While conceptually compelling, on the ground such an attempt to create and or implement a comprehensive model, with little reference to the political and social context, available human and material resources, or the more specific concerns of victims, has often led to mechanical, “template-like” measures if they are implemented or to years of delay to create the multiple and complex policies required. Common consequences have included limited meaningful participation by victims or civil society, paltry responses to victims, limited impact on fighting impunity or building trust, deficits in social dynamism in support of victims’ rights, great frustration, and rapid declines in international support. Efforts in Great Lakes countries on transitional justice using such a comprehensive model provide many examples of such consequences, as will be discussed below.

The difficulties in generating successful transitional justice processes through an integrated approach does not mean “throwing the baby out with the bathwater” or giving up on the fundamental commitment to victims’ rights as an essential part of building stable, peaceful, and inclusive societies in the long term.

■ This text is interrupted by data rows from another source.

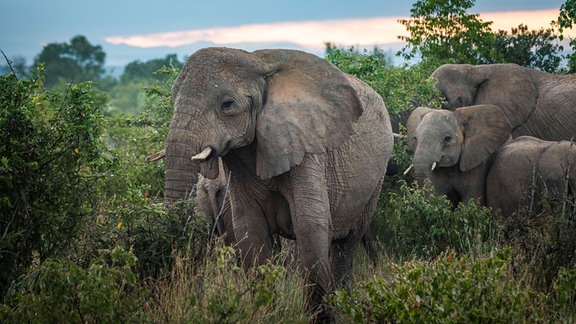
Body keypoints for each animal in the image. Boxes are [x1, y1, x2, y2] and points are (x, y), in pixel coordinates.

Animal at [164, 46, 394, 322]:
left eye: (227, 105)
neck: (257, 62)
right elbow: (249, 232)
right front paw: (267, 311)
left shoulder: (306, 148)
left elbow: (310, 226)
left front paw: (321, 317)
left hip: (375, 179)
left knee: (347, 244)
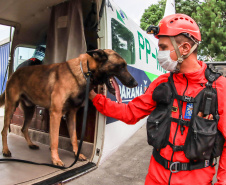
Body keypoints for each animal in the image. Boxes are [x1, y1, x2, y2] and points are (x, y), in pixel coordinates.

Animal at [0, 49, 138, 166]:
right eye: (121, 66)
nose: (135, 83)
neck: (84, 71)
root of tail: (14, 73)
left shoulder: (71, 114)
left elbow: (74, 137)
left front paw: (77, 154)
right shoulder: (56, 113)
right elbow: (54, 140)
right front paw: (55, 159)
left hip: (30, 110)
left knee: (24, 128)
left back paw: (30, 144)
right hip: (11, 107)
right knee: (4, 130)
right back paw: (6, 150)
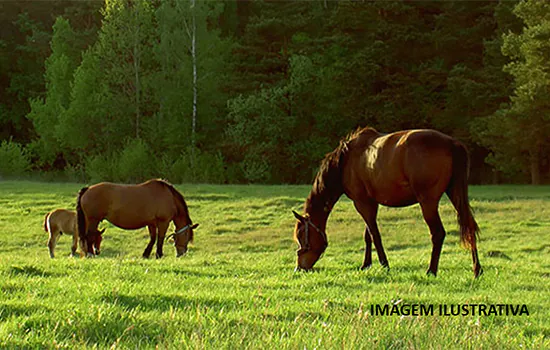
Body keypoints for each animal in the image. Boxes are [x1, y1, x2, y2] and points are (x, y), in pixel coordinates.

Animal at [294, 127, 484, 278]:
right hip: (455, 194)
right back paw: (477, 269)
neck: (345, 160)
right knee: (469, 226)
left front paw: (384, 264)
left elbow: (375, 235)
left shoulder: (362, 203)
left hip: (428, 202)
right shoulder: (371, 202)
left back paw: (431, 270)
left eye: (302, 236)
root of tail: (452, 144)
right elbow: (368, 235)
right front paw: (366, 264)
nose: (299, 268)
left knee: (438, 233)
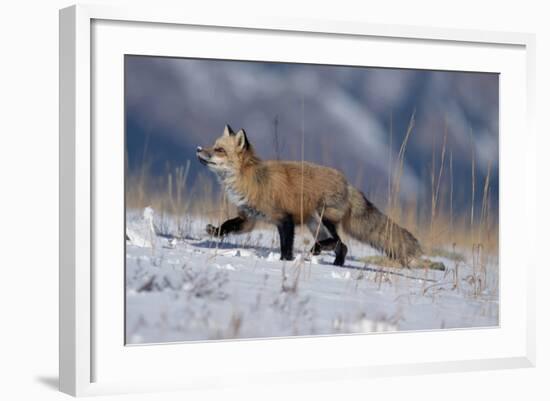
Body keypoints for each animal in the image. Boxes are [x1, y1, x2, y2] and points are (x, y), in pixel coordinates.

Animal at [198, 123, 422, 264]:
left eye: (219, 150)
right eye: (213, 145)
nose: (199, 149)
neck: (252, 179)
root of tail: (348, 184)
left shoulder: (284, 219)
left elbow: (286, 246)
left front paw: (284, 262)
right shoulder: (249, 219)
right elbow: (228, 224)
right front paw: (215, 231)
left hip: (322, 217)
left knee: (338, 242)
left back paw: (319, 249)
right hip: (315, 224)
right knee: (342, 246)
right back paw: (335, 264)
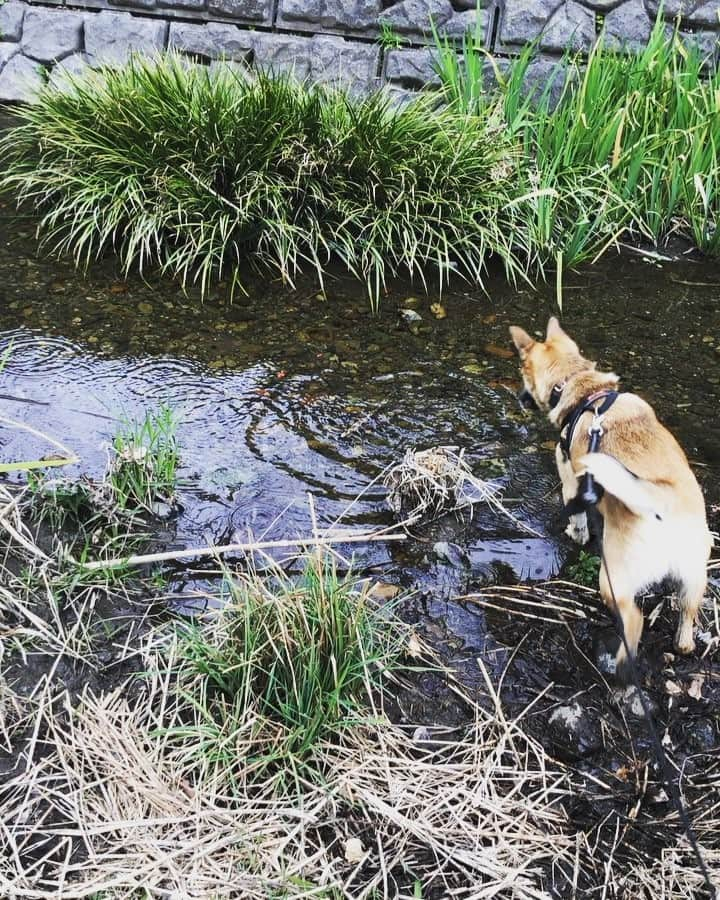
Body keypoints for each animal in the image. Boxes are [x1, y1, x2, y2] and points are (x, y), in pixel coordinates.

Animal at [510, 316, 712, 676]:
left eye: (523, 377)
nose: (519, 398)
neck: (584, 389)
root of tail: (662, 505)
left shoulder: (570, 480)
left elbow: (577, 520)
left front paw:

Rather, the challenges at hand are to pay more attention to the context, to listen to victims and other stakeholders about appropriate measures of redress and about what can work, and to identify strategies and actions that may be small at any given time, but can provide some effective, albeit partial, response and build momentum and experience for further action.

ICTJ presents here some of the lessons that can be learned from working to advance transitional justice in three countries in the Great Lakes region, in the hopes that they can frame new efforts in the region and elsewhere.

Transitional Justice and the Great Lakes Region

Nearly all of the states that make up the Great Lakes Region have in recent years experienced political strife and armed conflict, which have led to severe humanitarian consequences, including gross violations of human rights, mass displacement of populations, and unprecedented levels of sexual and gender-based crimes. The challenges in the region continue to be complex and interconnected. Each of the countries affected by conflict, including Uganda, Kenya, and the DRC, have initiated a series of institutional responses to address their legacy of gross human rights violations and put an end to impunity for mass crimes.

In addition, the international and regional element of the conflicts led to the establishment of the International Conference of the Great Lakes (ICGLR) to coordinate regional security efforts and create “conditions for security, stability, and sustainable development.” The ICGLR pact, signed in 2008 by the twelve ICGLR member states (among them, Uganda, Kenya, and the DRC), consists of ten protocols, including the “Protocol on the prevention and the punishment of the crime of Genocide, War Crimes, Crimes against Humanity and all forms of discrimination.”4 In Uganda, Kenya, and the DRC various processes led at the elite, national level, with significant international support, have developed integrated frameworks that set out commitments to implement a variety of transitional justice measures and a vision of how these measures will be sequenced and interact with each other.

However, for a variety of reasons, the adoption of the integrated frameworks and other commitments to ending impunity have not been matched by action on the part of the states to realize the goals of acknowledgment, accountability, and reform. Instead, in each of these three countries, victims, civil society, and some state allies have come together to address the challenges of implementing the integrated frameworks according to the original process envisioned at the national level. By forming often contentious and difficult relationships, these actors have succeeded in moving forward some limited measures of transitional justice while opening the door for more measures in the future.